The Healthy Dead
- First edition cover
- Author: Steven Erikson
- Cover artist: Edward Miller
- Language: English
- Series: The Tales of Bauchelain and Korbal Broach
- Genre: Fantasy, Novel
- Publisher: PS Publishing, Night Shade Books
- Publication date: 1 April 2004
- Publication place: United Kingdom, United States
- Media type: Print (Hardback & Paperback)
- Pages: 150 p. (Night Shade edition)
- ISBN: 1-904619-08-8 (PS Publishing), ISBN 1597800066 (Nightshade)
- OCLC: 64393622
- Preceded by: Blood Follows
- Followed by: The Lees Of Laughter's End (2007)

= The Healthy Dead =

2004 novella by Steven Erikson

The Healthy Dead is a novella by Canadian author Steven Erikson, set in the world of his Malazan Book of the Fallen epic fantasy series.
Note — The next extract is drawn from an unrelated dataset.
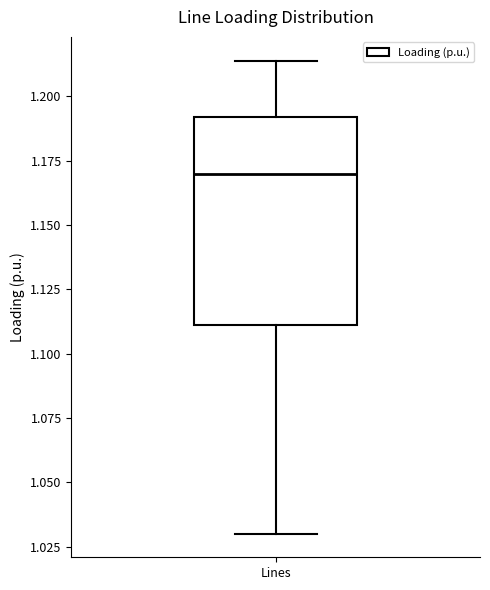

Where does the lower whisker of the box for Lines end on the y-axis? The values are not printed on the chart, so give them approximately, as read against the axis.

1.030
It continues the story line of Bauchelain, Korbal Broach and Emancipor Reese, three characters who had a cameo appearance in the novel Memories of Ice and were the focus for the previous novella, Blood Follows.

The novella was published in the United Kingdom by PS Publishing in 2004, and in the United States by Night Shade Books in December 2005.

The follow-up to The Healthy Dead is The Lees Of Laughter's End, also published by PS Publishing in 2007. The follow-up novella actually takes place in a gap of time between the end of Blood Follows and the beginning of The Healthy Dead, although it was written later.

==Plot (Publisher's Summary)==

The city of Quaint's zeal for goodness can be catastrophic, and no one knows this better than Bauchelain and Korbal Broach, two stalwart champions of all things bad. The homicidal necromancers—and their substance-addled manservant, Emancipor Reese—find themselves ensnared in a scheme to bring goodness into utter ruination. Sometimes you must bring down civilization... in the name of civilization.